(INSTRUCTIONS FOR THE TASK):
Extract the first line through the line containing "Owner Guide HzXTn" from the listing below, exactly as written.

(DATA SECTION):
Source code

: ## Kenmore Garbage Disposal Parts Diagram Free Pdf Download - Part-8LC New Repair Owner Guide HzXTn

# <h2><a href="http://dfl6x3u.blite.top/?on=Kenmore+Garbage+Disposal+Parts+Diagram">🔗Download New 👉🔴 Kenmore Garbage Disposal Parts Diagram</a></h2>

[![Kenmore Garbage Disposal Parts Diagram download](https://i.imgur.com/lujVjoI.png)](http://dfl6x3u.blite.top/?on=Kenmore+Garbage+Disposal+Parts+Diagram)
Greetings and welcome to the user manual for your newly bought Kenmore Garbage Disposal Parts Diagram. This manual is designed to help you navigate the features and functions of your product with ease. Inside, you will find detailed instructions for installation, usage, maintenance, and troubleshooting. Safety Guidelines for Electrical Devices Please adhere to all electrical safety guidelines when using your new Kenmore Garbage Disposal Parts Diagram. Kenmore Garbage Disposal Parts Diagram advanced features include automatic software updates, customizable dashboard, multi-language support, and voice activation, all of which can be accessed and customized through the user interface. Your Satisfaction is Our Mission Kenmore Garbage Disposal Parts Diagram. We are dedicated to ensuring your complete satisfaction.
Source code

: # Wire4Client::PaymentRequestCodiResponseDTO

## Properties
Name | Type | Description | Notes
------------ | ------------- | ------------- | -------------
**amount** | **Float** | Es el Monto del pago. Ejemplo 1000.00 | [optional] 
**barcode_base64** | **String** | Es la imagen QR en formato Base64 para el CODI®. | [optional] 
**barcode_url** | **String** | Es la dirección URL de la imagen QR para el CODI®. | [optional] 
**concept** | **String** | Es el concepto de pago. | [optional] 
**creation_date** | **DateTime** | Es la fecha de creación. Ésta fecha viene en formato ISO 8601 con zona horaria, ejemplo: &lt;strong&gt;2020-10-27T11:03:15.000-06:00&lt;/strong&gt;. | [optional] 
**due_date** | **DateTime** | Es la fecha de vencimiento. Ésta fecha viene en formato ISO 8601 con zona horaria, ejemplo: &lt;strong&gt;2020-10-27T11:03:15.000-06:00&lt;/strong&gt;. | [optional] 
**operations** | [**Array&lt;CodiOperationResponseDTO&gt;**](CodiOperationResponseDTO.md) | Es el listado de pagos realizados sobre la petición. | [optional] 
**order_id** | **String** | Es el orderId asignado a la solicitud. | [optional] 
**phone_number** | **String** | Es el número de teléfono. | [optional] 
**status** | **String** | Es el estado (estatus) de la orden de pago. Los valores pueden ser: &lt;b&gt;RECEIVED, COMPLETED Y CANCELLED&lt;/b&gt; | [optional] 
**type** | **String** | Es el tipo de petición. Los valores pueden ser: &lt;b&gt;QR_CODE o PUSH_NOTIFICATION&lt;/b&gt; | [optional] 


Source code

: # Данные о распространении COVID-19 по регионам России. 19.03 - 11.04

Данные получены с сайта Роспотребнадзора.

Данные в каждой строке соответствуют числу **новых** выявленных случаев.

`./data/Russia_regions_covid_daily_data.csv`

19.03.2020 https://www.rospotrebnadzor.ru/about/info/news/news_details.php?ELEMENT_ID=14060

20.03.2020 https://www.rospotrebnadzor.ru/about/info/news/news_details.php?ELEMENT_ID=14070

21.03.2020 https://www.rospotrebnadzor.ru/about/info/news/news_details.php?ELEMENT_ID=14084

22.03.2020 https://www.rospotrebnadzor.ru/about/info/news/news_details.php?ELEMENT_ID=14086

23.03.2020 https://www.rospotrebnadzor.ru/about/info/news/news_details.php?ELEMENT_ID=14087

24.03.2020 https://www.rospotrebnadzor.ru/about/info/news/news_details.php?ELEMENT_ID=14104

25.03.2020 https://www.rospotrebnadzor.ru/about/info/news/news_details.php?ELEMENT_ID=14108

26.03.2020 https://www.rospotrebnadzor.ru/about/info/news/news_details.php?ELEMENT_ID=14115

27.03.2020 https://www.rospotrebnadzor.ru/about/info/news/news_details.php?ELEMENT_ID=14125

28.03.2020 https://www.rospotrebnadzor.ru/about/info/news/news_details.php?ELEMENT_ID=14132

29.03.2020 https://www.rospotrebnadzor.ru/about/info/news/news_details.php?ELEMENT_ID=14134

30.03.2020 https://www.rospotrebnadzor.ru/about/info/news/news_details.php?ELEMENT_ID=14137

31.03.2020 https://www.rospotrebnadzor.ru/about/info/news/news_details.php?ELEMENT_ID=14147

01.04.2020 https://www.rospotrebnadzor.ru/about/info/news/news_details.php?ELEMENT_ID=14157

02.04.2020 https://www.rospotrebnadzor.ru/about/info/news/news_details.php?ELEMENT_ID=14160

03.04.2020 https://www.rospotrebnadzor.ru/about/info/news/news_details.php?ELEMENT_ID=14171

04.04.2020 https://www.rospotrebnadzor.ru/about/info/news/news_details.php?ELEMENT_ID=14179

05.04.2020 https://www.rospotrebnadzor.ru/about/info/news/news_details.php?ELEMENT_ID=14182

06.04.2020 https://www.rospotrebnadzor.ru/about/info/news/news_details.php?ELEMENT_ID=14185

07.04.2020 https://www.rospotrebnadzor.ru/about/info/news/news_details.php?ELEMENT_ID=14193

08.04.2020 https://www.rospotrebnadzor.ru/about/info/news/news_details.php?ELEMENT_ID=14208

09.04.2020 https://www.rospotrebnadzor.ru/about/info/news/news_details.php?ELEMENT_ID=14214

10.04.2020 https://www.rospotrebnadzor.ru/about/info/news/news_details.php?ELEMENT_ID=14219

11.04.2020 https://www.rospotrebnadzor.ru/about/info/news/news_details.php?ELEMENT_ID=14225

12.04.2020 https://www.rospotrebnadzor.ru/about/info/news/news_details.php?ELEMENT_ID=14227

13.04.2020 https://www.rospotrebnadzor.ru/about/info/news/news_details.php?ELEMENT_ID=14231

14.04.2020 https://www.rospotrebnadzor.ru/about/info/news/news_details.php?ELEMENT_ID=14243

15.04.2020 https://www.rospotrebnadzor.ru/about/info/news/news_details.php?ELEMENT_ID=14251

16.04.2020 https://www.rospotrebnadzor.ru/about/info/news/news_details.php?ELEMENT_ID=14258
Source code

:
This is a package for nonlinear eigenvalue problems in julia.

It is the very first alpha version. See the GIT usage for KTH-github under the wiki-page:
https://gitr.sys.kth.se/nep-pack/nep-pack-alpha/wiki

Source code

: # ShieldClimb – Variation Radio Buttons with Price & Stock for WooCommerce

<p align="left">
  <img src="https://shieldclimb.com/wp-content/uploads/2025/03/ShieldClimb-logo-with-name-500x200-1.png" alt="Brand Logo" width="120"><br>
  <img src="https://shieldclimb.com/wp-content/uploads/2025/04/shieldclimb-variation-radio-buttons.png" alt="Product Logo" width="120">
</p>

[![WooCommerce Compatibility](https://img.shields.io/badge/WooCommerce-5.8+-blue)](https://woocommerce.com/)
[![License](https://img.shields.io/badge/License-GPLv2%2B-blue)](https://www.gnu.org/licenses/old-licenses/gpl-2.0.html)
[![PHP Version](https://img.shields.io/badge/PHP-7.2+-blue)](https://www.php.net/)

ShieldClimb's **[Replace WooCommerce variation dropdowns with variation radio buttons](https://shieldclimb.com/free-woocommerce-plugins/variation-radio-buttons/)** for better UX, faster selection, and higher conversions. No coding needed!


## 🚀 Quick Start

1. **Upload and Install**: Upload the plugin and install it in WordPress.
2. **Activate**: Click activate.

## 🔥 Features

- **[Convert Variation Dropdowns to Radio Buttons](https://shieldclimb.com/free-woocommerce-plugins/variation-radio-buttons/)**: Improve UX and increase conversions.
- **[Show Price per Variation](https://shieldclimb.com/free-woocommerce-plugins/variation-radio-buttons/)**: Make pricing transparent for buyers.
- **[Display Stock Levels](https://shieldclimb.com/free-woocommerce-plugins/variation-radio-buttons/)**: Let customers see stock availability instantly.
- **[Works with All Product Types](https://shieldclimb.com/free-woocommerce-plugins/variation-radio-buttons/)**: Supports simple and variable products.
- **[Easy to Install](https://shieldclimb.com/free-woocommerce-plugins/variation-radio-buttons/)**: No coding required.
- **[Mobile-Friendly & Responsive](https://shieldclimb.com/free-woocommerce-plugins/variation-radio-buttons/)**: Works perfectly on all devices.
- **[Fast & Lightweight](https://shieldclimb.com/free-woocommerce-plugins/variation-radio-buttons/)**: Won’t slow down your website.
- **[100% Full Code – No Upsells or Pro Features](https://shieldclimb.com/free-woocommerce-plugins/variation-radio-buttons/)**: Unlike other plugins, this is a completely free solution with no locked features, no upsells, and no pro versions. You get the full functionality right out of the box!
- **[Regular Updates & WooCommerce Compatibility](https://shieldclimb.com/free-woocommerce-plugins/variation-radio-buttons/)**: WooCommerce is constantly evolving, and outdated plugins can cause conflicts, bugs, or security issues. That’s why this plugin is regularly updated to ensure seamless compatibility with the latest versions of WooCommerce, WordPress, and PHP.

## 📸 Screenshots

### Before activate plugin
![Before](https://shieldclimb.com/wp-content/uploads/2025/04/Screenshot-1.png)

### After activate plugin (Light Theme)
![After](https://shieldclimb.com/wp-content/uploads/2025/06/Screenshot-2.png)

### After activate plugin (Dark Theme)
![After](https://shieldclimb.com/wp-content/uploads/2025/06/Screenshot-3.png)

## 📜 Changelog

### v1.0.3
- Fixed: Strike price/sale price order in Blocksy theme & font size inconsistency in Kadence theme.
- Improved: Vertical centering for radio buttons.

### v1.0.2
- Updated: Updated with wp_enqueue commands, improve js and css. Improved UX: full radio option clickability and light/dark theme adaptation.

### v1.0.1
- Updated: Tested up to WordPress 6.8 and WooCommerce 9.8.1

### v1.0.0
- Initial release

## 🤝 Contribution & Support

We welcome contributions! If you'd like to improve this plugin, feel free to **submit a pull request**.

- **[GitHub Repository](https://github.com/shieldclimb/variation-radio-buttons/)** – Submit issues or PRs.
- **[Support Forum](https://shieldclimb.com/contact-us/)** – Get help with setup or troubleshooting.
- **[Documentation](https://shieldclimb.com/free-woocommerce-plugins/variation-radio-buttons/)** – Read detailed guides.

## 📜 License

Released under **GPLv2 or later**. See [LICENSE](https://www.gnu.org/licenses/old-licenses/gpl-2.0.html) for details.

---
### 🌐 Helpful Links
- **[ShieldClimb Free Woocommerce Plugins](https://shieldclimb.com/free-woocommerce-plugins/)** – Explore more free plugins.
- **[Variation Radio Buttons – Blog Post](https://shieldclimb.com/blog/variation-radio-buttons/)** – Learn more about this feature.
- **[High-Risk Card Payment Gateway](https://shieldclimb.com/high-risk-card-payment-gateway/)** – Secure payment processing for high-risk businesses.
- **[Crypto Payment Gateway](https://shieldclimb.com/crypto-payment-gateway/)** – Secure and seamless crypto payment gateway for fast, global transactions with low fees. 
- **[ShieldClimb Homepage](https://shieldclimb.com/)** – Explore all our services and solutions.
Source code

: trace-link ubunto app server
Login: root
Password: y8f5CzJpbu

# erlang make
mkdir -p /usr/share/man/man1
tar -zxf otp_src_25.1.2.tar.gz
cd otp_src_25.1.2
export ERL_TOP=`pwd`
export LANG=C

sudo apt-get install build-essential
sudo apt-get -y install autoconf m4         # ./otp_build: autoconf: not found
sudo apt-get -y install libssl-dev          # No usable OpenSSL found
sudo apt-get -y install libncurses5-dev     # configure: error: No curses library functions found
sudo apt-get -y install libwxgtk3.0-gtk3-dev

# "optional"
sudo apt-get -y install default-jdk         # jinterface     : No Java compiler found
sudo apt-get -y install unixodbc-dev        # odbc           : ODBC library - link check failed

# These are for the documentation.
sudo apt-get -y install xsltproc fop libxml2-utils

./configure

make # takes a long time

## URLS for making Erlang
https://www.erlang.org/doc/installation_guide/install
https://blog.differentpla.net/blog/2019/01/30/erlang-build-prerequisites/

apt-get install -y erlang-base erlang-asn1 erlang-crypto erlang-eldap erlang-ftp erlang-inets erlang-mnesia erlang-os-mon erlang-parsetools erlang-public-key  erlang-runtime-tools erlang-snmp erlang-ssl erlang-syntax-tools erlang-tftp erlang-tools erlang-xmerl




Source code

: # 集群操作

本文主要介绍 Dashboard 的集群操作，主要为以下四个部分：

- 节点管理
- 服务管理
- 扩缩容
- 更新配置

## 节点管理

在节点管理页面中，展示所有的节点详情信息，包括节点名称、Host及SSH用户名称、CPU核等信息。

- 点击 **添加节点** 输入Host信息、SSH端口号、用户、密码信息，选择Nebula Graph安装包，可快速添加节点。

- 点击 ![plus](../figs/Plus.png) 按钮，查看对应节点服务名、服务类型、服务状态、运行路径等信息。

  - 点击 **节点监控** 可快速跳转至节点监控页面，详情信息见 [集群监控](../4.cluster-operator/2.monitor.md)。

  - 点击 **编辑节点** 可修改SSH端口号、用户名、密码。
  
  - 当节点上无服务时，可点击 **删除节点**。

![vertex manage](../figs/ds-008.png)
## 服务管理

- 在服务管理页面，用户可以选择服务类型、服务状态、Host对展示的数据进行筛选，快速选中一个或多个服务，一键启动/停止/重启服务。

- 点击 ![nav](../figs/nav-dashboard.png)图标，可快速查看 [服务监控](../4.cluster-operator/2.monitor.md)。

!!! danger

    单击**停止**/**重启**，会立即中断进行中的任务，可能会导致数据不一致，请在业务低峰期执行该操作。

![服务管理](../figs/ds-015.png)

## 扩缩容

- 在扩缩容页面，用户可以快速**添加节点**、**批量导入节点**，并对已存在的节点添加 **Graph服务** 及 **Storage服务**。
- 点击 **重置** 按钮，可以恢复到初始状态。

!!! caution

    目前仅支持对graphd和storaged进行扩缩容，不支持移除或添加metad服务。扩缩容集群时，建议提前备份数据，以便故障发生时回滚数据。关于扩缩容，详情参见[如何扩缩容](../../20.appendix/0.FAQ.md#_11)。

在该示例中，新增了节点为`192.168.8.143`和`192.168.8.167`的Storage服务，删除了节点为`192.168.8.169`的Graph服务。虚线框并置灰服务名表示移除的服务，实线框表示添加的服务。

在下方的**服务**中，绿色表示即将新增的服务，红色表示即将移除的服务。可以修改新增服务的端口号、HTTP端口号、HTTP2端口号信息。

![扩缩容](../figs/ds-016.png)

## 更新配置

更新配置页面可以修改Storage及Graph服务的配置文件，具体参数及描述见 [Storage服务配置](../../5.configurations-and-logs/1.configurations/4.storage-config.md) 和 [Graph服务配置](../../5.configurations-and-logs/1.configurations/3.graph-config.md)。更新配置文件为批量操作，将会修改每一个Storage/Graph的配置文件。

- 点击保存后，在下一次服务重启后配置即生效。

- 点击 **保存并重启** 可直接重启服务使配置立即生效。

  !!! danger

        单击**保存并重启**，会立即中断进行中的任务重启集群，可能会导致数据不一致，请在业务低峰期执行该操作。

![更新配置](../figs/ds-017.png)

(RESULT FOR THIS EXERCISE):
Source code

: ## Kenmore Garbage Disposal Parts Diagram Free Pdf Download - Part-8LC New Repair Owner Guide HzXTn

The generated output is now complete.